**Task to complete**
Could you repeat the records below exactly, leaving out any pictures?

-------- Exercise data --------

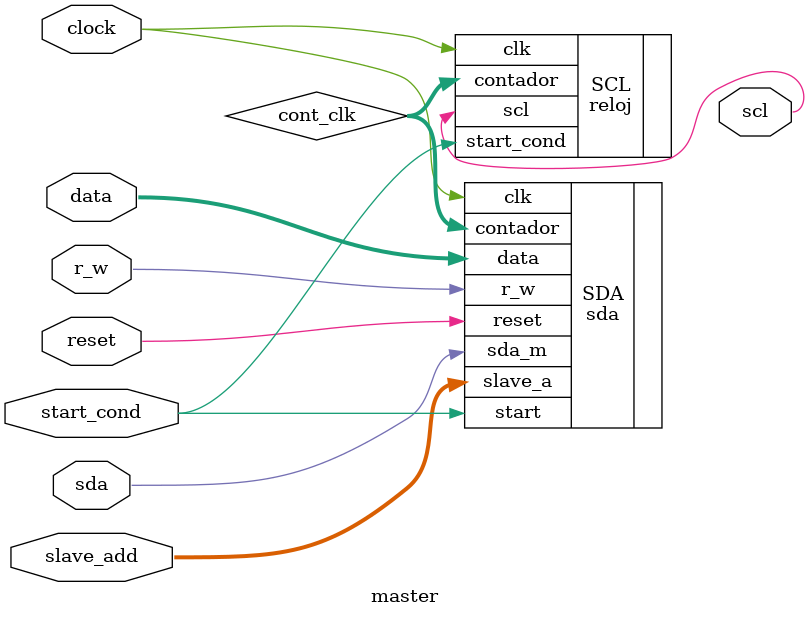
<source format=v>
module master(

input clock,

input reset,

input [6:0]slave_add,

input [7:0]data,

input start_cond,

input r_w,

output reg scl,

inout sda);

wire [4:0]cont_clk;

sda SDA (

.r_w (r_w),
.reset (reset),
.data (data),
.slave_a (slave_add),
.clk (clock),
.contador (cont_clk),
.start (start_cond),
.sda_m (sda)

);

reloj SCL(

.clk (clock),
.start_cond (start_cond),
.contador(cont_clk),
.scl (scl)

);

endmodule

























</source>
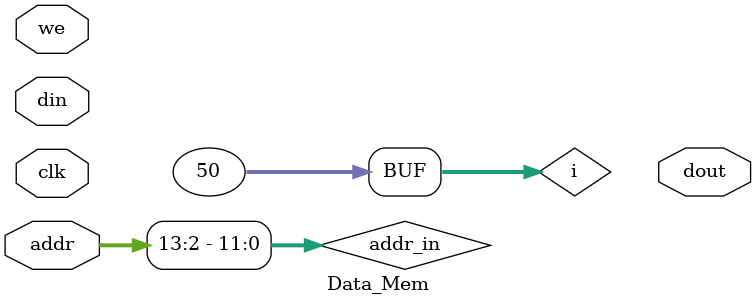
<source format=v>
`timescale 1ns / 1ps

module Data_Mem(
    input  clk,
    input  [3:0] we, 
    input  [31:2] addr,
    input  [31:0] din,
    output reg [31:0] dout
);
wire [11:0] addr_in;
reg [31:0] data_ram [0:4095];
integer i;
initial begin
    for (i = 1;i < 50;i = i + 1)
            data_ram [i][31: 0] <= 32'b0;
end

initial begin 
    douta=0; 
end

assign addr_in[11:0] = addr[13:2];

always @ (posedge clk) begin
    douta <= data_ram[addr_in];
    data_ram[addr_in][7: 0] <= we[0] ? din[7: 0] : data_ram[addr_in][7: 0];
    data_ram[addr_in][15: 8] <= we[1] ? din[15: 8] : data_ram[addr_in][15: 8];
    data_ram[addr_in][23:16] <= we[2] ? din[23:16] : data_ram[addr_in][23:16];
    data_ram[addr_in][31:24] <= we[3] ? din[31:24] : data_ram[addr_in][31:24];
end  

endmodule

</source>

--------

**Problem solution**
<source format=v>
module master(

input clock,

input reset,

input [6:0]slave_add,

input [7:0]data,

input start_cond,

input r_w,

output reg scl,

inout sda);

wire [4:0]cont_clk;

sda SDA (

.r_w (r_w),
.reset (reset),
.data (data),
.slave_a (slave_add),
.clk (clock),
.contador (cont_clk),
.start (start_cond),
.sda_m (sda)

);

reloj SCL(

.clk (clock),
.start_cond (start_cond),
.contador(cont_clk),
.scl (scl)

);

endmodule

























</source>
<source format=v>
`timescale 1ns / 1ps

module Data_Mem(
    input  clk,
    input  [3:0] we, 
    input  [31:2] addr,
    input  [31:0] din,
    output reg [31:0] dout
);
wire [11:0] addr_in;
reg [31:0] data_ram [0:4095];
integer i;
initial begin
    for (i = 1;i < 50;i = i + 1)
            data_ram [i][31: 0] <= 32'b0;
end

initial begin 
    douta=0; 
end

assign addr_in[11:0] = addr[13:2];

always @ (posedge clk) begin
    douta <= data_ram[addr_in];
    data_ram[addr_in][7: 0] <= we[0] ? din[7: 0] : data_ram[addr_in][7: 0];
    data_ram[addr_in][15: 8] <= we[1] ? din[15: 8] : data_ram[addr_in][15: 8];
    data_ram[addr_in][23:16] <= we[2] ? din[23:16] : data_ram[addr_in][23:16];
    data_ram[addr_in][31:24] <= we[3] ? din[31:24] : data_ram[addr_in][31:24];
end  

endmodule

</source>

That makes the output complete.